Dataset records
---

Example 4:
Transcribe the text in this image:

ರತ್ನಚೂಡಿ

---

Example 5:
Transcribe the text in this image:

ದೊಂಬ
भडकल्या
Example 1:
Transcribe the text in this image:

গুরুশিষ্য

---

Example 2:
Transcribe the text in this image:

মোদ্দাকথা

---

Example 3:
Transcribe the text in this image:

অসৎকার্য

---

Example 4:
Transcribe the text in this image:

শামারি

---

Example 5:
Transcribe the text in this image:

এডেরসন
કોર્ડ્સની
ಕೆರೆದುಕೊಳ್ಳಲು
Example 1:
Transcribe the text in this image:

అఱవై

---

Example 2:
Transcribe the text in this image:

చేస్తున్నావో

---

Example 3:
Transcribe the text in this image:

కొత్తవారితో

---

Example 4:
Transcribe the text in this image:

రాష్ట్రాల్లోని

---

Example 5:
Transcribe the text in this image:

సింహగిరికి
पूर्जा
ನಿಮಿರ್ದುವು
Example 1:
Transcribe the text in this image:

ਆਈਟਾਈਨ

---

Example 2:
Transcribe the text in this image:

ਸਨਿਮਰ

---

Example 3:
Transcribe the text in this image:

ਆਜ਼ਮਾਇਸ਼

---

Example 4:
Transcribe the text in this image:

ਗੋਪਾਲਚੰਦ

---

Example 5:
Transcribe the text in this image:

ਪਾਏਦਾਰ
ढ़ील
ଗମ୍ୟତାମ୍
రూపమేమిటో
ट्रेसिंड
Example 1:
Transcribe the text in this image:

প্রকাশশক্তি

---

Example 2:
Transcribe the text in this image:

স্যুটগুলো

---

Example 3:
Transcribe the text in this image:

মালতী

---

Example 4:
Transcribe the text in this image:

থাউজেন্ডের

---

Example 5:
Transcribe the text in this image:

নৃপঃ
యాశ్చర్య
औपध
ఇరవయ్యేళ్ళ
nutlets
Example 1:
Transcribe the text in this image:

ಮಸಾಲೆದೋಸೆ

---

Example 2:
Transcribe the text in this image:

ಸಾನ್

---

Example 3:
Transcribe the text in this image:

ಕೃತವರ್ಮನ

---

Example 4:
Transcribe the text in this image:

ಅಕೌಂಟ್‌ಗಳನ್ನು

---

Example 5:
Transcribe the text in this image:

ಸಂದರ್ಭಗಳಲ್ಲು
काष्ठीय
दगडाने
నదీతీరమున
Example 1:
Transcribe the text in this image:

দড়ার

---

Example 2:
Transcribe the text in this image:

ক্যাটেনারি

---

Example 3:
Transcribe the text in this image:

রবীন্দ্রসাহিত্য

> [YOUR TASK]
Reproduce the text of every item above, unchanged and in the same order.

> [FINISHED TASK]
---

Example 4:
Transcribe the text in this image:

ರತ್ನಚೂಡಿ

---

Example 5:
Transcribe the text in this image:

ದೊಂಬ
भडकल्या
Example 1:
Transcribe the text in this image:

গুরুশিষ্য

---

Example 2:
Transcribe the text in this image:

মোদ্দাকথা

---

Example 3:
Transcribe the text in this image:

অসৎকার্য

---

Example 4:
Transcribe the text in this image:

শামারি

---

Example 5:
Transcribe the text in this image:

এডেরসন
કોર્ડ્સની
ಕೆರೆದುಕೊಳ್ಳಲು
Example 1:
Transcribe the text in this image:

అఱవై

---

Example 2:
Transcribe the text in this image:

చేస్తున్నావో

---

Example 3:
Transcribe the text in this image:

కొత్తవారితో

---

Example 4:
Transcribe the text in this image:

రాష్ట్రాల్లోని

---

Example 5:
Transcribe the text in this image:

సింహగిరికి
पूर्जा
ನಿಮಿರ್ದುವು
Example 1:
Transcribe the text in this image:

ਆਈਟਾਈਨ

---

Example 2:
Transcribe the text in this image:

ਸਨਿਮਰ

---

Example 3:
Transcribe the text in this image:

ਆਜ਼ਮਾਇਸ਼

---

Example 4:
Transcribe the text in this image:

ਗੋਪਾਲਚੰਦ

---

Example 5:
Transcribe the text in this image:

ਪਾਏਦਾਰ
ढ़ील
ଗମ୍ୟତାମ୍
రూపమేమిటో
ट्रेसिंड
Example 1:
Transcribe the text in this image:

প্রকাশশক্তি

---

Example 2:
Transcribe the text in this image:

স্যুটগুলো

---

Example 3:
Transcribe the text in this image:

মালতী

---

Example 4:
Transcribe the text in this image:

থাউজেন্ডের

---

Example 5:
Transcribe the text in this image:

নৃপঃ
యాశ్చర్య
औपध
ఇరవయ్యేళ్ళ
nutlets
Example 1:
Transcribe the text in this image:

ಮಸಾಲೆದೋಸೆ

---

Example 2:
Transcribe the text in this image:

ಸಾನ್

---

Example 3:
Transcribe the text in this image:

ಕೃತವರ್ಮನ

---

Example 4:
Transcribe the text in this image:

ಅಕೌಂಟ್‌ಗಳನ್ನು

---

Example 5:
Transcribe the text in this image:

ಸಂದರ್ಭಗಳಲ್ಲು
काष्ठीय
दगडाने
నదీతీరమున
Example 1:
Transcribe the text in this image:

দড়ার

---

Example 2:
Transcribe the text in this image:

ক্যাটেনারি

---

Example 3:
Transcribe the text in this image:

রবীন্দ্রসাহিত্য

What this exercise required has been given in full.